** Opening The data block **

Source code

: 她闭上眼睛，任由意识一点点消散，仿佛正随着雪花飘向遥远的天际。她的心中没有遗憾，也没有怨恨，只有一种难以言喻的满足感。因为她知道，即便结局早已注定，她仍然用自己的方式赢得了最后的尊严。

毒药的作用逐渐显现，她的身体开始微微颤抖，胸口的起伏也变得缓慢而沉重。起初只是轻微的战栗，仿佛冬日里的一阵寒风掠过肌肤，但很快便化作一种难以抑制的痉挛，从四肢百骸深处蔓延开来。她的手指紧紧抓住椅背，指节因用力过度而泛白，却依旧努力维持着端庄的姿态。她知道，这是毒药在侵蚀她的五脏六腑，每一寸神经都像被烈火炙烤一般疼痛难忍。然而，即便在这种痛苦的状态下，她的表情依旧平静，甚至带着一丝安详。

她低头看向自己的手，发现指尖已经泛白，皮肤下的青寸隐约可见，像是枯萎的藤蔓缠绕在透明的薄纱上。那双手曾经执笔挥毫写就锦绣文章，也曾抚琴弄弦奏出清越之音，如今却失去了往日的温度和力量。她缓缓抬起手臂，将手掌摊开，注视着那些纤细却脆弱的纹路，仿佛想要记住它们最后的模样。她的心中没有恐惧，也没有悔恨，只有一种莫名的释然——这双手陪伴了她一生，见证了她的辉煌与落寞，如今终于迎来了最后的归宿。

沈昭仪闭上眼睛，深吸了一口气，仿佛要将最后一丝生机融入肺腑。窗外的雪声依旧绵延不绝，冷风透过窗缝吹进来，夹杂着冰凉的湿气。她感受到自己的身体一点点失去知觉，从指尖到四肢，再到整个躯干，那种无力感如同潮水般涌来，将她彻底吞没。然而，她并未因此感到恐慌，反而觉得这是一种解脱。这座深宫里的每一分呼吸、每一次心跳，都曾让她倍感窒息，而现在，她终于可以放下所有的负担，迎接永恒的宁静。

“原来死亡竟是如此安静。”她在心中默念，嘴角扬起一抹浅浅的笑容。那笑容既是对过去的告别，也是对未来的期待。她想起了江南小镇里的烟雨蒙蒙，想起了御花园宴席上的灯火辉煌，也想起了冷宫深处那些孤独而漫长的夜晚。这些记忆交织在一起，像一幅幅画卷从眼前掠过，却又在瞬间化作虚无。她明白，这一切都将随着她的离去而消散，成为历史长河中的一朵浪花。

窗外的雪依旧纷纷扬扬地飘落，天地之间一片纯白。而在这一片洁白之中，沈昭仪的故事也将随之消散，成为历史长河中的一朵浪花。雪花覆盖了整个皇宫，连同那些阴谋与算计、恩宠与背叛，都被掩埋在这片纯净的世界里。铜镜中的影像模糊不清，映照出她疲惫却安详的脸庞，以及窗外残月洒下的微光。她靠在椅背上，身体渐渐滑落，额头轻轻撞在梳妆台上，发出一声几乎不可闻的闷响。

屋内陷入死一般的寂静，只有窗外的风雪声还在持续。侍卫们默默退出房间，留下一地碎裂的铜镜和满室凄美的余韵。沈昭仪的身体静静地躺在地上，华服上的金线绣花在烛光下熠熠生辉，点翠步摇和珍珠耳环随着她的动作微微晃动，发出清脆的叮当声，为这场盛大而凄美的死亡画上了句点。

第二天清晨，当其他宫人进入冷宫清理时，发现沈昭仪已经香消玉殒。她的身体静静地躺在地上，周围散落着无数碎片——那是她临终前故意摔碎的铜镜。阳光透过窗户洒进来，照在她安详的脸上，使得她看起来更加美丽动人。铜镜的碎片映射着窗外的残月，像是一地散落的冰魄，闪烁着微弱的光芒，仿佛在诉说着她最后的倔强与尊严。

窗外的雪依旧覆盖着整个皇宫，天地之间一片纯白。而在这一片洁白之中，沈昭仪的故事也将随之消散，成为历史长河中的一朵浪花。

** Closing The data block **

:: Work instructions ::
Give the lines from the one containing "屋内陷入死一般的寂静，只有窗" through the end of the dataset items, inclusive, as a JSON list of strings with one string per line and blank lines omitted.

:: Response to the exercise ::
[
  "屋内陷入死一般的寂静，只有窗外的风雪声还在持续。侍卫们默默退出房间，留下一地碎裂的铜镜和满室凄美的余韵。沈昭仪的身体静静地躺在地上，华服上的金线绣花在烛光下熠熠生辉，点翠步摇和珍珠耳环随着她的动作微微晃动，发出清脆的叮当声，为这场盛大而凄美的死亡画上了句点。",
  "第二天清晨，当其他宫人进入冷宫清理时，发现沈昭仪已经香消玉殒。她的身体静静地躺在地上，周围散落着无数碎片——那是她临终前故意摔碎的铜镜。阳光透过窗户洒进来，照在她安详的脸上，使得她看起来更加美丽动人。铜镜的碎片映射着窗外的残月，像是一地散落的冰魄，闪烁着微弱的光芒，仿佛在诉说着她最后的倔强与尊严。",
  "窗外的雪依旧覆盖着整个皇宫，天地之间一片纯白。而在这一片洁白之中，沈昭仪的故事也将随之消散，成为历史长河中的一朵浪花。"
]